Problem requirements: Repeat the data exactly, so that every line matches the original.

# # #

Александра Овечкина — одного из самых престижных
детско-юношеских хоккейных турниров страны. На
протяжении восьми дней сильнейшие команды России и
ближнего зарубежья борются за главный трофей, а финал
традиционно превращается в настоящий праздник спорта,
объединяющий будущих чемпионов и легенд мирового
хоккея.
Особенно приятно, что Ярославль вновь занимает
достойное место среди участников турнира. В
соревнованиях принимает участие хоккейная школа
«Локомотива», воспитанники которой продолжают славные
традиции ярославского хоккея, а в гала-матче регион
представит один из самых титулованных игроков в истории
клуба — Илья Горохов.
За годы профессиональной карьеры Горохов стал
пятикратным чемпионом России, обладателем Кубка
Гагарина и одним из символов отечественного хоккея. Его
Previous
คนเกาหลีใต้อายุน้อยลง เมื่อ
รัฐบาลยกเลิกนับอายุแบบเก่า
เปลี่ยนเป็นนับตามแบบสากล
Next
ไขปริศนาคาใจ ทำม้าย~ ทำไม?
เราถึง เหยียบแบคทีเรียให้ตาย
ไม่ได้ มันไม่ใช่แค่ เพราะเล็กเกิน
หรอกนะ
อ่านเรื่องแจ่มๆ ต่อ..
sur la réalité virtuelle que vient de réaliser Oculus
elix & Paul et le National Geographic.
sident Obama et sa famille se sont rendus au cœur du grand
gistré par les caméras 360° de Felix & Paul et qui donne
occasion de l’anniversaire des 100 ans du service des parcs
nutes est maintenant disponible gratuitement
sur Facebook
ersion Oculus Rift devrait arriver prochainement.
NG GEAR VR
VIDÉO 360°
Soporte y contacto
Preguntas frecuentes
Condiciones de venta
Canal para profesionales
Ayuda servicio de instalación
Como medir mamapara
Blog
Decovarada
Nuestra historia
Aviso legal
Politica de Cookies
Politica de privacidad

# # #

Written response:
Александра Овечкина — одного из самых престижных
детско-юношеских хоккейных турниров страны. На
протяжении восьми дней сильнейшие команды России и
ближнего зарубежья борются за главный трофей, а финал
традиционно превращается в настоящий праздник спорта,
объединяющий будущих чемпионов и легенд мирового
хоккея.
Особенно приятно, что Ярославль вновь занимает
достойное место среди участников турнира. В
соревнованиях принимает участие хоккейная школа
«Локомотива», воспитанники которой продолжают славные
традиции ярославского хоккея, а в гала-матче регион
представит один из самых титулованных игроков в истории
клуба — Илья Горохов.
За годы профессиональной карьеры Горохов стал
пятикратным чемпионом России, обладателем Кубка
Гагарина и одним из символов отечественного хоккея. Его
Previous
คนเกาหลีใต้อายุน้อยลง เมื่อ
รัฐบาลยกเลิกนับอายุแบบเก่า
เปลี่ยนเป็นนับตามแบบสากล
Next
ไขปริศนาคาใจ ทำม้าย~ ทำไม?
เราถึง เหยียบแบคทีเรียให้ตาย
ไม่ได้ มันไม่ใช่แค่ เพราะเล็กเกิน
หรอกนะ
อ่านเรื่องแจ่มๆ ต่อ..
sur la réalité virtuelle que vient de réaliser Oculus
elix & Paul et le National Geographic.
sident Obama et sa famille se sont rendus au cœur du grand
gistré par les caméras 360° de Felix & Paul et qui donne
occasion de l’anniversaire des 100 ans du service des parcs
nutes est maintenant disponible gratuitement
sur Facebook
ersion Oculus Rift devrait arriver prochainement.
NG GEAR VR
VIDÉO 360°
Soporte y contacto
Preguntas frecuentes
Condiciones de venta
Canal para profesionales
Ayuda servicio de instalación
Como medir mamapara
Blog
Decovarada
Nuestra historia
Aviso legal
Politica de Cookies
Politica de privacidad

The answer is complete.